The 1947 Pacific typhoon season has no official bounds; it ran year-round in 1947, but most tropical cyclones tend to form in the northwestern Pacific Ocean between June and December. These dates conventionally delimit the period of each year when most tropical cyclones form in the northwestern Pacific Ocean.

The scope of this article is limited to the Pacific Ocean, north of the equator and west of the International Date Line. Storms that form east of the date line and north of the equator are called hurricanes; see 1947 Pacific hurricane season. At the time, tropical storms that formed within this region of the western Pacific were identified and named by the United States Armed Services, and these names are taken from the list that USAS publicly adopted before the 1945 season started.

Storms

Tropical Storm Anna

Anna originated from a vigorous tropical wave that moved west along the ITCZ during the days of March 16 and 17. On March 18 an approaching cold front caused the wave to congeal into a tropical low pressure system while about 415 miles (670 km) to the east of Davao. The system rapidly organized into a tropical storm and continued west. Anna made landfall on Mindanao on March 20 as a tropical depression and weakened quickly thereafter.
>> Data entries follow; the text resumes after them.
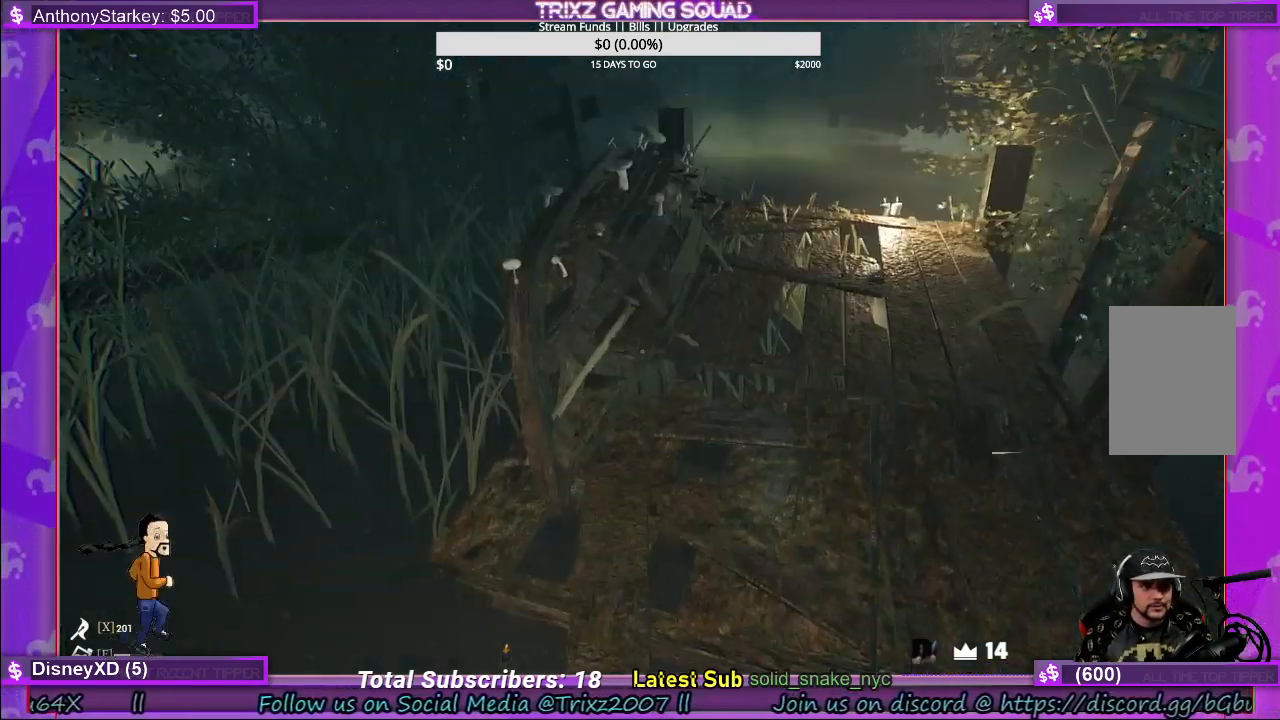
{"keys": [], "mouse": [], "events": [[67, "d", "down"], [117, "shift", "down"], [334, "w", "up"], [350, "shift", "up"], [417, "d", "up"]]}
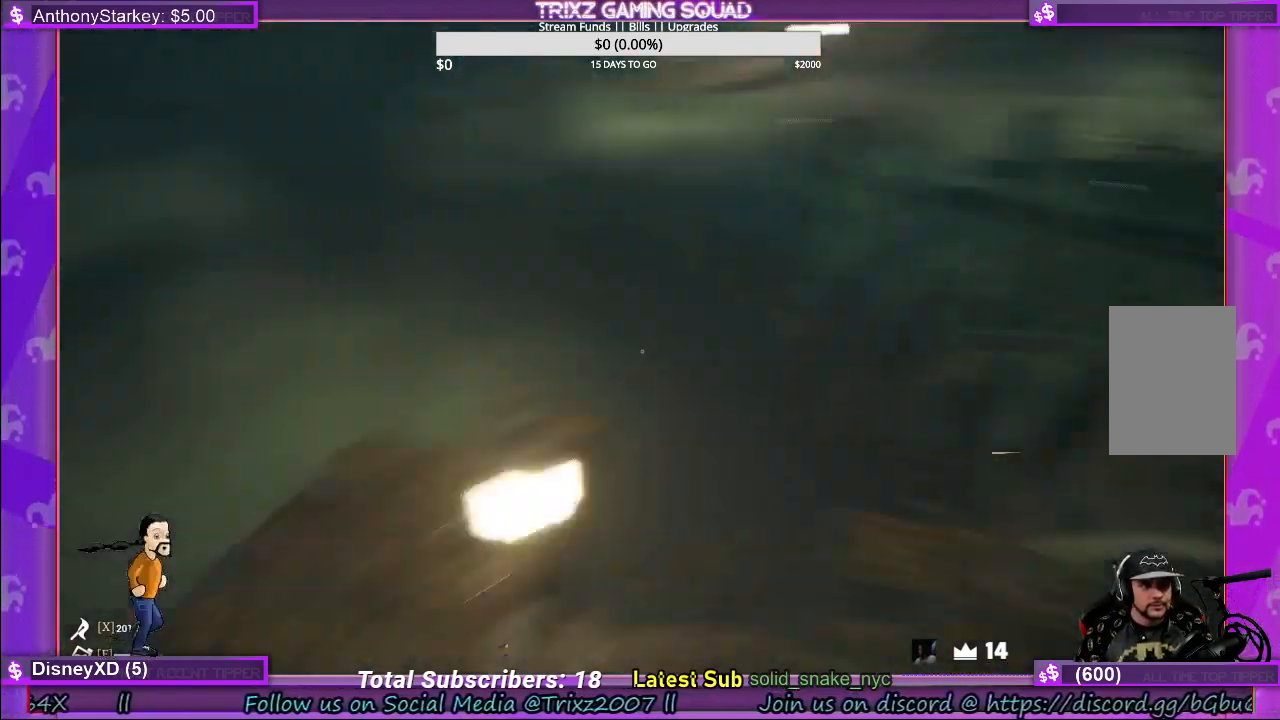
{"keys": ["w"], "mouse": [], "events": [[367, "w", "down"]]}
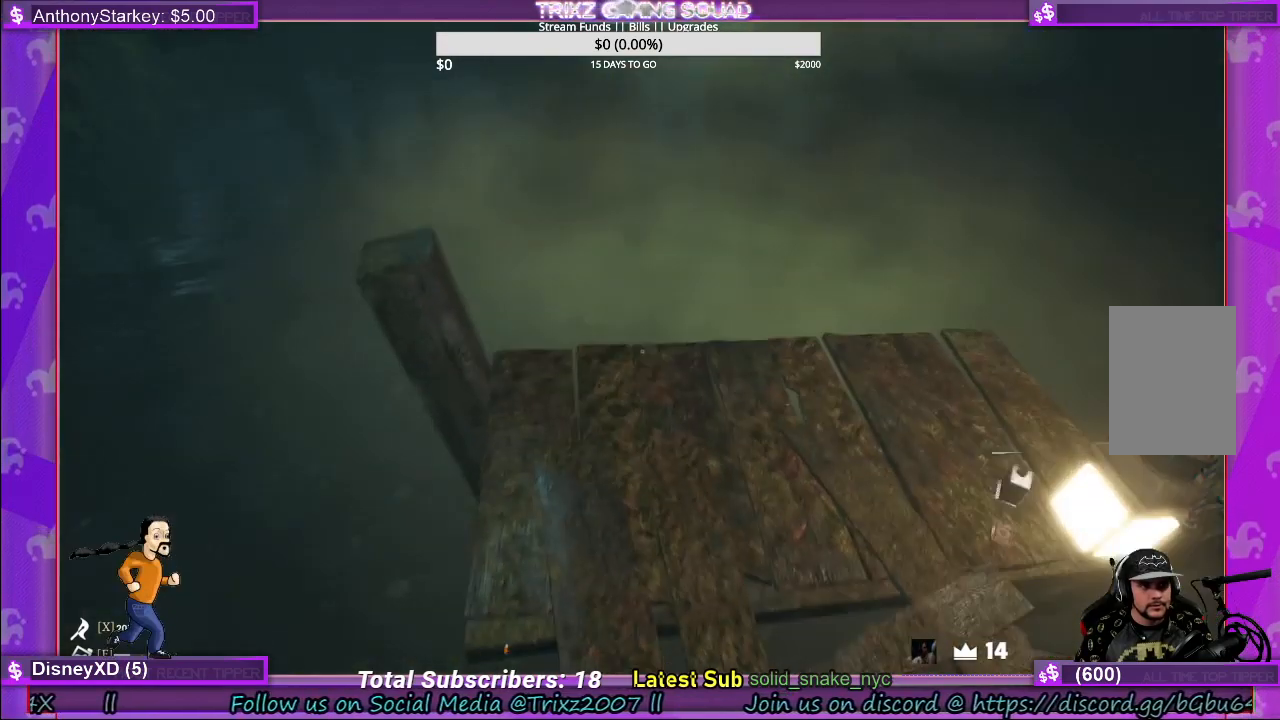
{"keys": ["w"], "mouse": [], "events": []}
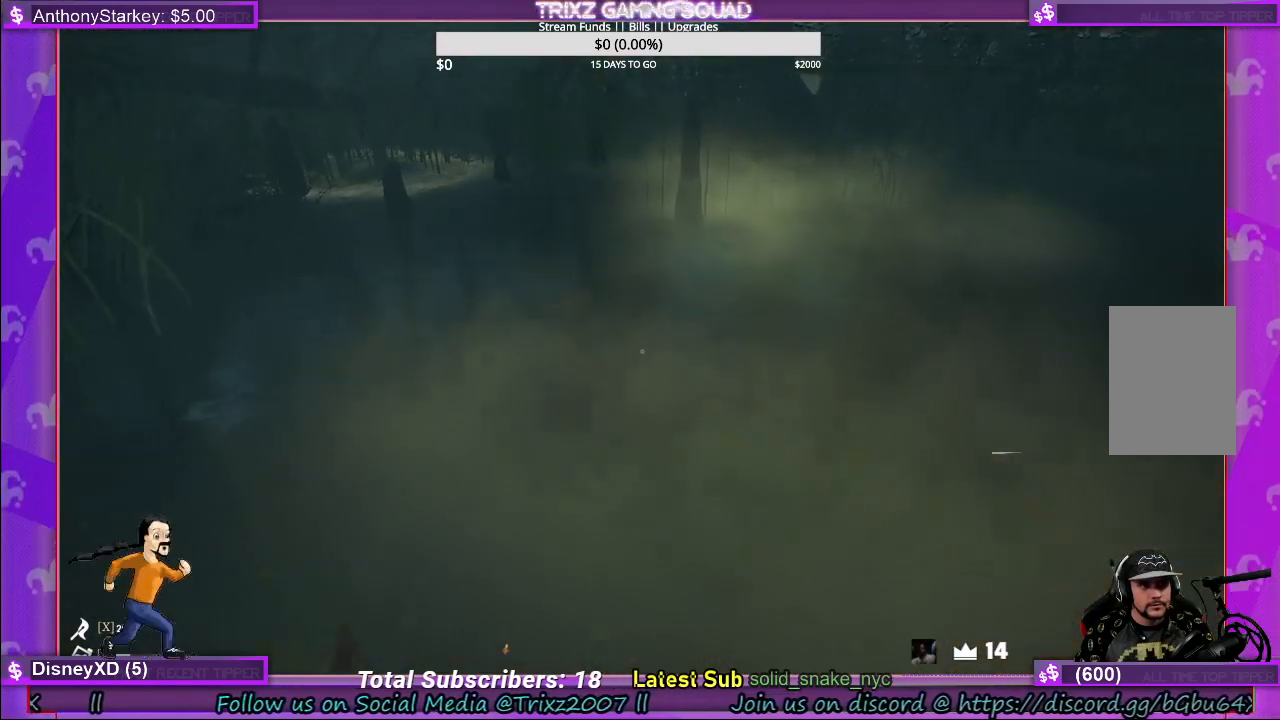
{"keys": ["w"], "mouse": [], "events": [[167, "w", "up"], [334, "w", "down"]]}
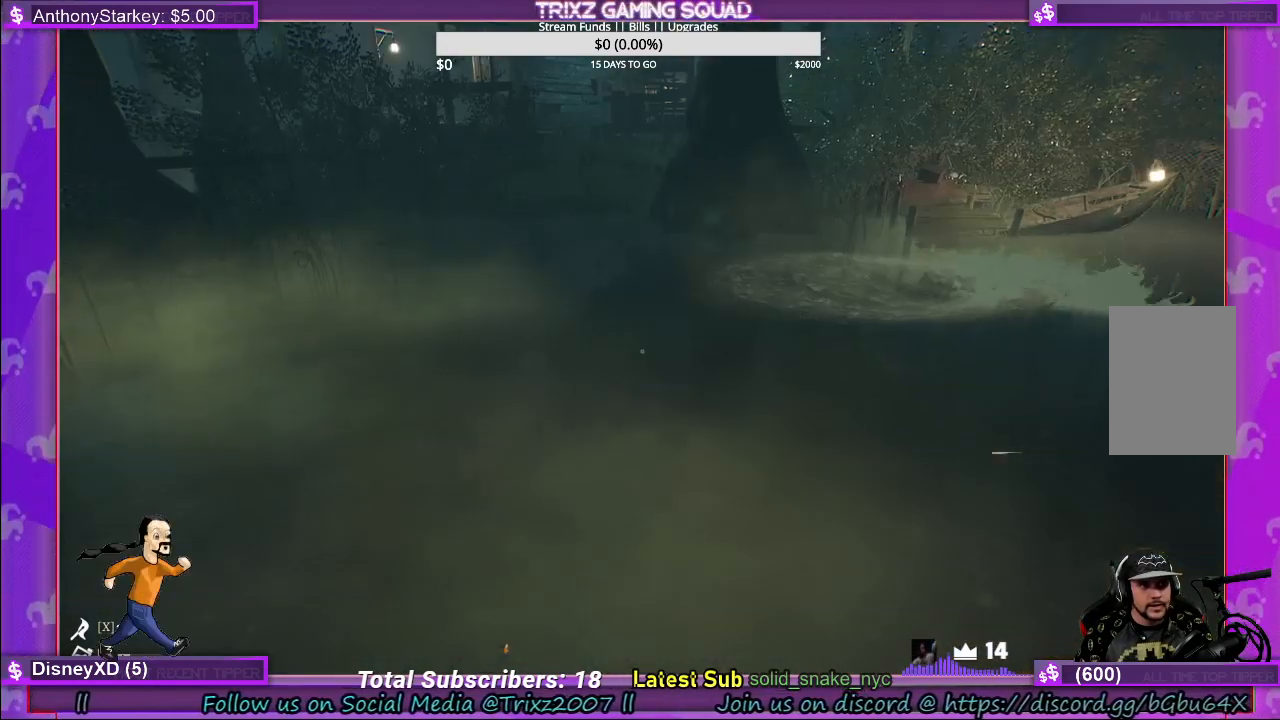
{"keys": [], "mouse": [], "events": [[17, "w", "up"]]}
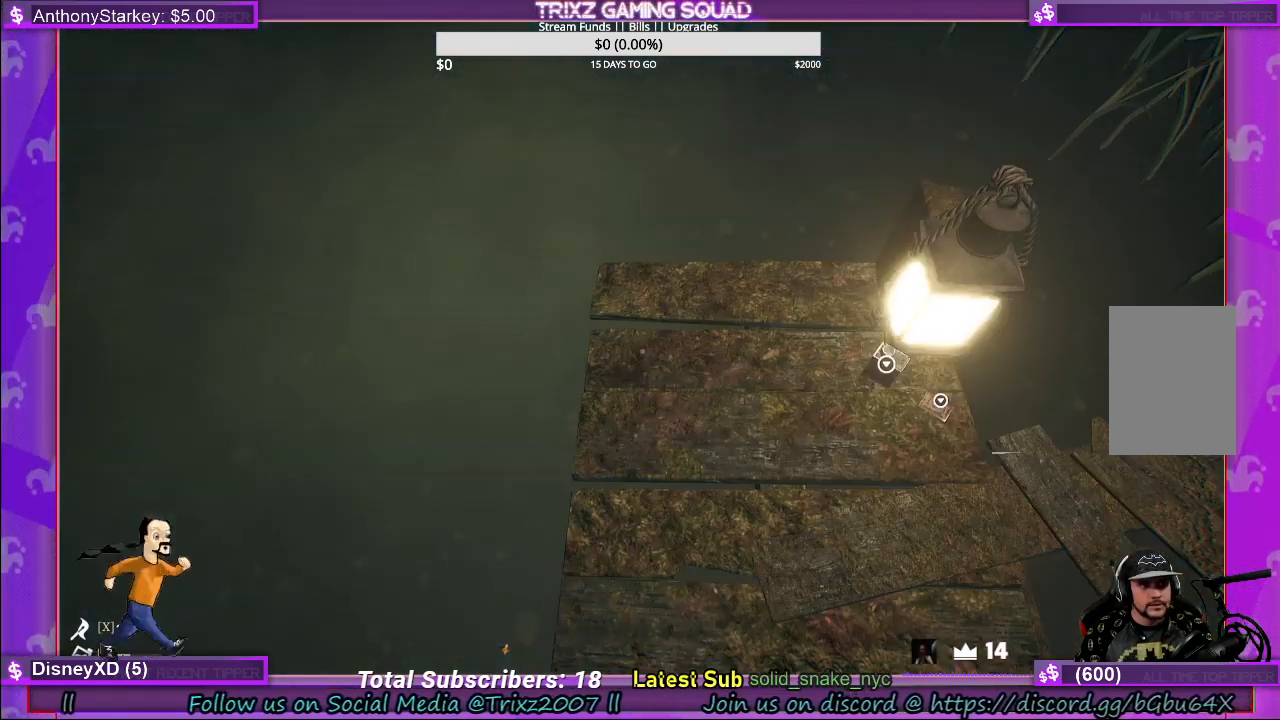
{"keys": ["d"], "mouse": [], "events": [[34, "w", "down"], [434, "d", "down"], [484, "w", "up"]]}
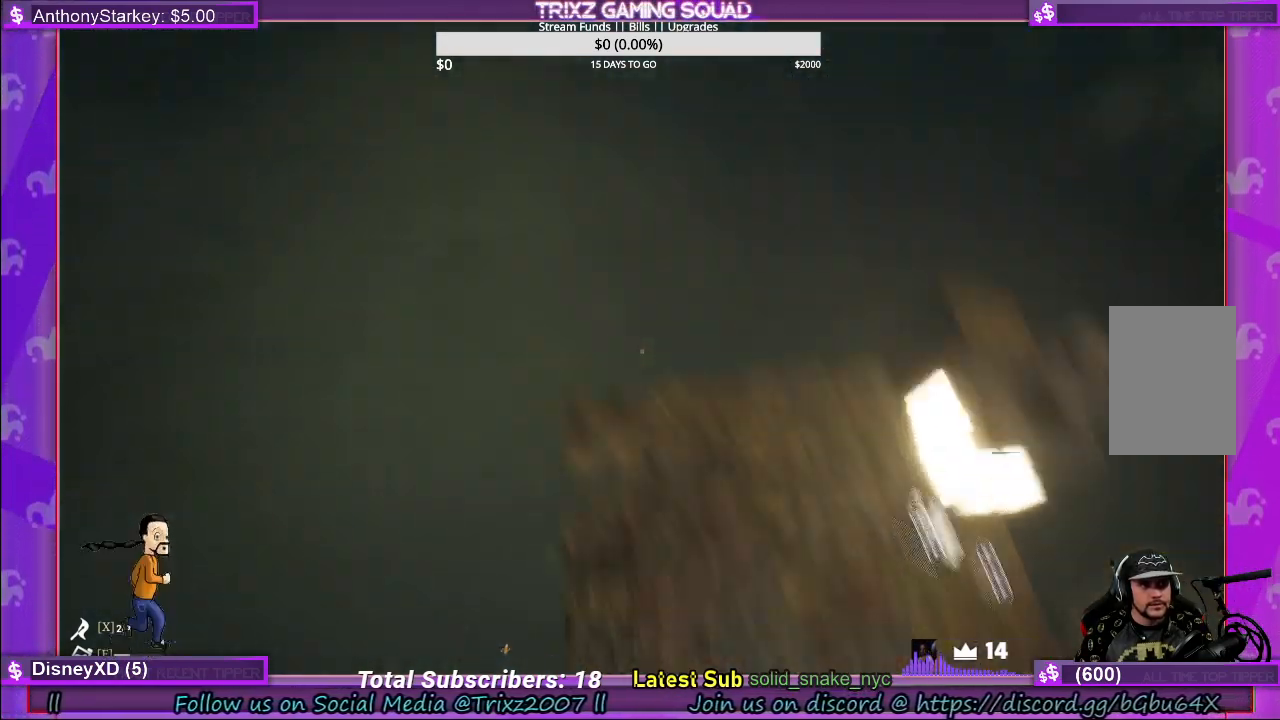
{"keys": [], "mouse": [], "events": [[17, "d", "up"]]}
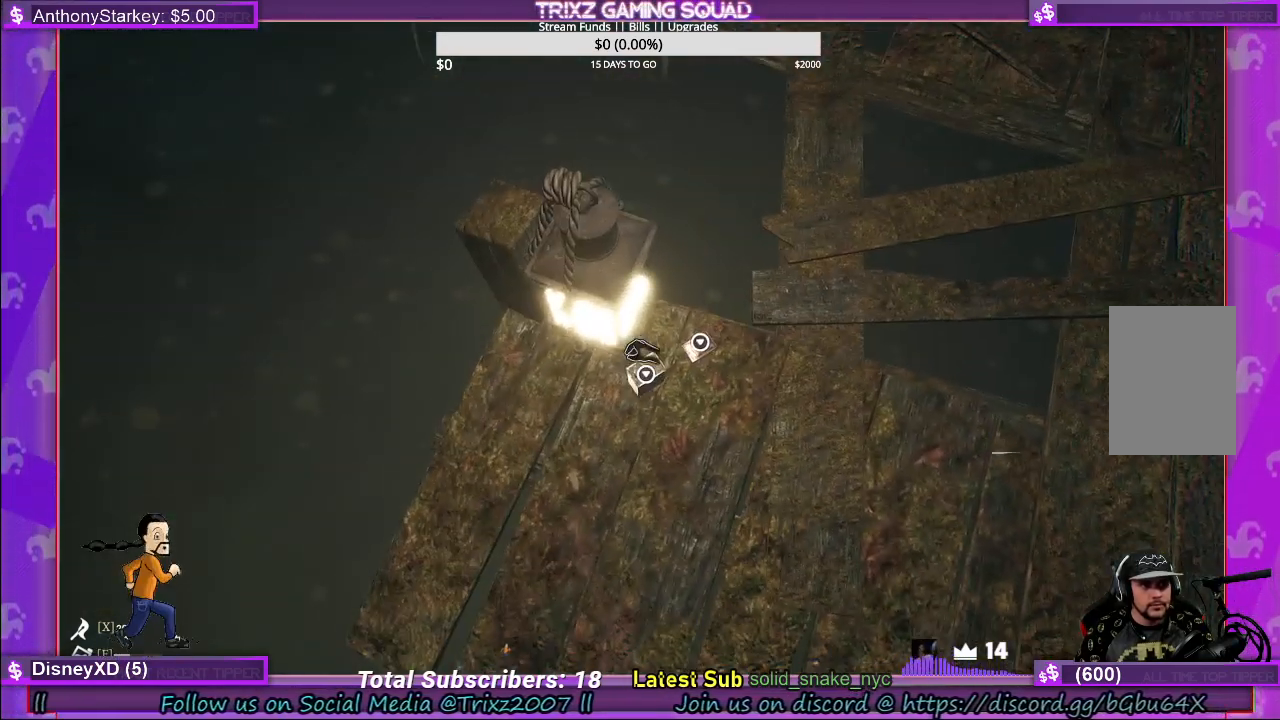
{"keys": [], "mouse": [], "events": [[134, "mouse_left", "down"], [284, "mouse_left", "up"]]}
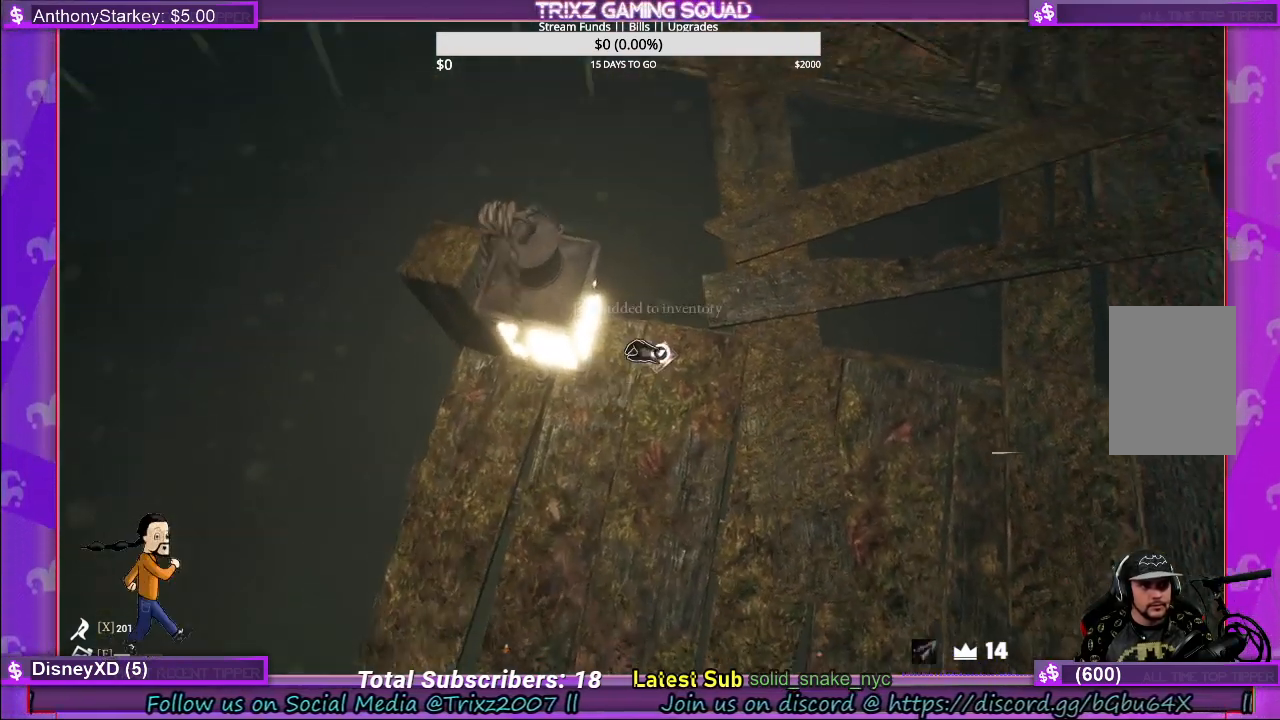
{"keys": [], "mouse": [], "events": [[250, "mouse_left", "down"], [367, "mouse_left", "up"]]}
Little data is available for this system, however, the U.S. Air Weather Service noted that the storm was of little significance.

Typhoon Bernida

The Joint Typhoon Warning center (JTWC) best tracks lists this system as 02W

Typhoon Carol

Carol formed east of the Philippines on June 17. It moved northwest and skimmed right past the most northern island as a 115 mph typhoon. After that, it began to weaken. Carol passed by Taiwan, and was about to hit mainland China, but it suddenly took a northeast track. Shortly thereafter, Carol dissipated on June 23.

The Joint Typhoon Warning center (JTWC) best tracks lists this system as 03W.

Tropical Storm Donna

The Joint Typhoon Warning center (JTWC) best tracks lists this system as 04W

Tropical Storm Eileen

The Joint Typhoon Warning Center (JTWC) Best Tracks lists this system as 05W

Tropical Storm Faith

Typhoon Gwen

Typhoon Helena

Typhoon Inez

Tropical Storm Joyce

Typhoon Kathleen

Typhoon Kathleen struck the Boso Peninsula and the entire Kanto Region in Japan on September 15. Heavy rains caused the Arakawa and Tone Rivers to overflow. The resulting floods killed 1,077 people and left 853 people missing.

Typhoon Laura

Typhoon Mildred

Typhoon Nanette

Typhoon Olive

Typhoon Pauline

Super Typhoon Rosalind

The origins of Rosalind can be track on a tropical storm that intensified into a category 2 on October 6 and named Rosalind. Therefore, Rosalind continued to rapidly intensify from 964 to 918 mbar, reaching its peak intensity. After Rosalind reaches its peak intensity, slight wind shear causes Rosalind to weaken on a category 2 on October 10. It intensified into a category 3 before it moved slowly. It weakened to a category 1 and tropical storm. Rosalind dissipated on October 14.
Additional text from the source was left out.